My first and main aim of the day was to see the rather unseasonal Pallas's Warbler at Kessingland Sewage Works and with a bit of patience some great views were eventually had (after several less than great ones!). The bird ranged quite widely in the area centered on the wooden gate. Also around the area were at least 6 Chiffchaffs, 2 Goldcrests, a fly-over Grey Wagtail, Great Spotted Woodpecker, Sparrowhawk, Common Buzzard and a 'peeping' Kingfisher.
Next on my agenda was the Hooded Crow at Mautby and I was very lucky to find it straight away after fighting my way through the usual Oulton Broad and Yarmouth traffic. It favours the pig fields just south of Mautby Lodge. Also there was a much darker Hooded Crow hybrid.
Hooded Crow, Mautby
Halvergate isn't very far away from Mautby so I headed there next finding just 1 Cattle Egret with the cattle but it seemed to like spending most of its time in a ditch. Also there was another Kingfisher which landed on a rail really close to me but not for long enough for a photo! Amongst the c200 Pink-footed Geese there were 5 White-fronted Geese plus 2 Little Egrets.
Cattle Egret, Halvergate
As I was leaving Halvergate I got news of a reported Todd's Canada Goose with Pink-feet between Billockby and Clippesby so I hot-footed it there. Sadly a large proportion of the huge flock of geese had moved over the brow of a hill but I did pick out c8 Tundra Bean Geese and 2 White-fronted Geese and an Svalbard neck-ringed Pink-foot (no.S53, black on white) before I moved on.
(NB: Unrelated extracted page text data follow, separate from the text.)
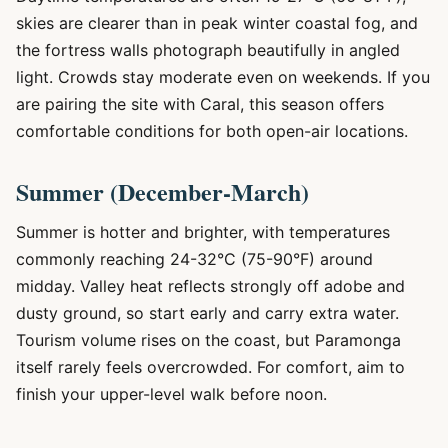
skies are clearer than in peak winter coastal fog, and
the fortress walls photograph beautifully in angled
light. Crowds stay moderate even on weekends. If you
are pairing the site with Caral, this season offers
comfortable conditions for both open-air locations.
Summer (December-March)
Summer is hotter and brighter, with temperatures
commonly reaching 24-32°C (75-90°F) around
midday. Valley heat reflects strongly off adobe and
dusty ground, so start early and carry extra water.
Tourism volume rises on the coast, but Paramonga
itself rarely feels overcrowded. For comfort, aim to
finish your upper-level walk before noon.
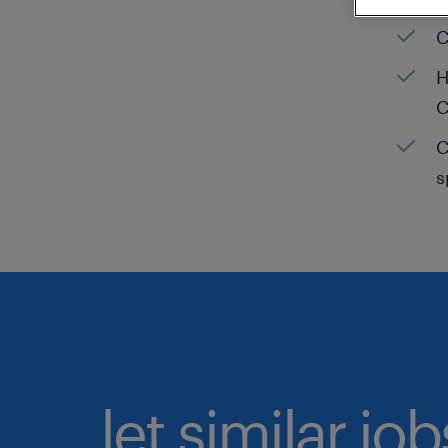
C
H
C
C
s
let similar jo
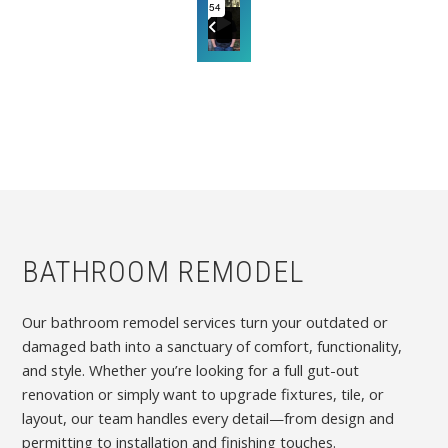
BATHROOM REMODEL
Our bathroom remodel services turn your outdated or
damaged bath into a sanctuary of comfort, functionality,
and style. Whether you’re looking for a full gut-out
renovation or simply want to upgrade fixtures, tile, or
layout, our team handles every detail—from design and
permitting to installation and finishing touches.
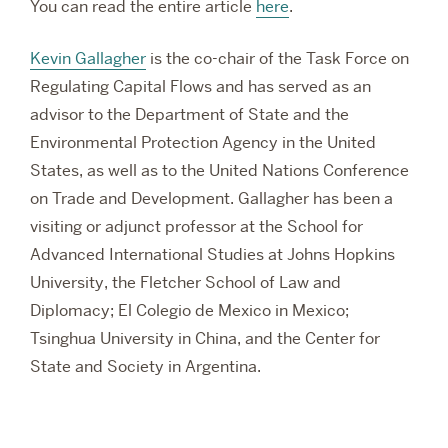
You can read the entire article
here
.
Kevin Gallagher
is the co-chair of the Task Force on
Regulating Capital Flows and has served as an
advisor to the Department of State and the
Environmental Protection Agency in the United
States, as well as to the United Nations Conference
on Trade and Development. Gallagher has been a
visiting or adjunct professor at t
he School for
Advanced International Studies at Johns Hopkins
University,
the Fletcher School of Law and
Diplomacy; El Colegio de Mexico in Mexico;
Tsinghua University in China, and the Center for
State and Society in Argentina.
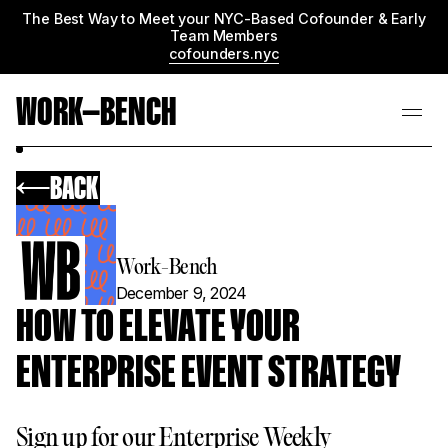
The Best Way to Meet your NYC-Based Cofounder & Early
Team Members
cofounders.nyc
WORK—BENCH
BACK
Work-Bench
December 9, 2024
HOW TO ELEVATE YOUR
ENTERPRISE EVENT STRATEGY
Sign up for our Enterprise Weekly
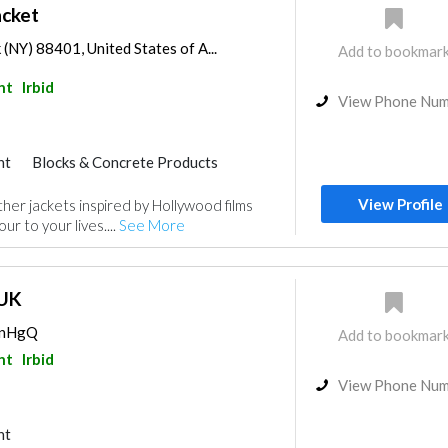
acket
(NY) 88401, United States of A...
Add to bookmar
nt
Irbid
View Phone Nu
nt
Blocks & Concrete Products
View Profile
ther jackets inspired by Hollywood films
ur to your lives....
See More
 UK
EVnHgQ
Add to bookmar
nt
Irbid
View Phone Nu
nt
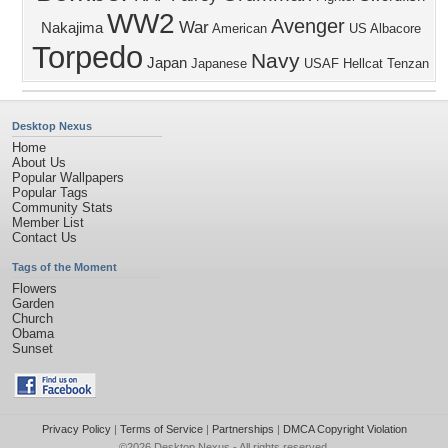
WW2
Avenger
War
Nakajima
American
US
Albacore
Torpedo
Navy
Japan
Japanese
USAF
Hellcat
Tenzan
Desktop Nexus
Home
About Us
Popular Wallpapers
Popular Tags
Community Stats
Member List
Contact Us
Tags of the Moment
Flowers
Garden
Church
Obama
Sunset
Privacy Policy
|
Terms of Service
|
Partnerships
|
DMCA Copyright Violation
©2026
Desktop Nexus
- All rights reserved.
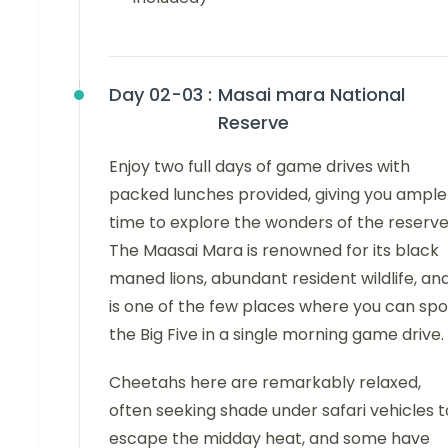
Day 02-03 :
Masai mara National
Reserve
Enjoy two full days of game drives with
packed lunches provided, giving you ample
time to explore the wonders of the reserve
The Maasai Mara is renowned for its black
maned lions, abundant resident wildlife, an
is one of the few places where you can spo
the Big Five in a single morning game drive.
Cheetahs here are remarkably relaxed,
often seeking shade under safari vehicles t
escape the midday heat, and some have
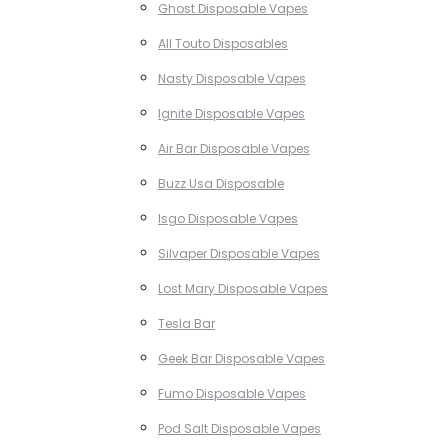
Ghost Disposable Vapes
All Touto Disposables
Nasty Disposable Vapes
Ignite Disposable Vapes
Air Bar Disposable Vapes
Buzz Usa Disposable
Isgo Disposable Vapes
Silvaper Disposable Vapes
Lost Mary Disposable Vapes
Tesla Bar
Geek Bar Disposable Vapes
Fumo Disposable Vapes
Pod Salt Disposable Vapes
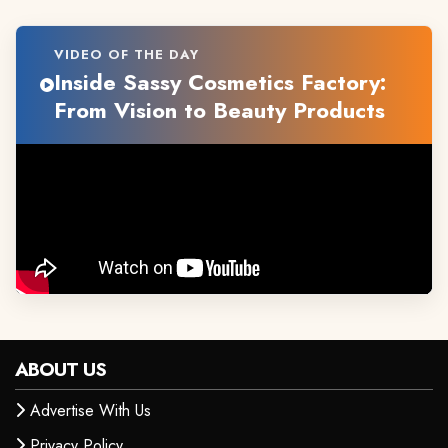
VIDEO OF THE DAY
Inside Sassy Cosmetics Factory:
From Vision to Beauty Products
ABOUT US
Advertise With Us
Privacy Policy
My last port of call was Ludham Airfield where after a bit of driving about I found the flock of wild swans in fields to the north of the airfield. The flock was 156 birds strong with c125 Bewick's Swans and c30 Whooper Swans. By driving along a concrete farm track I was able to get close enough for a few pics but the light was beggining to fade. 44 Egyptian Geese there were also notable.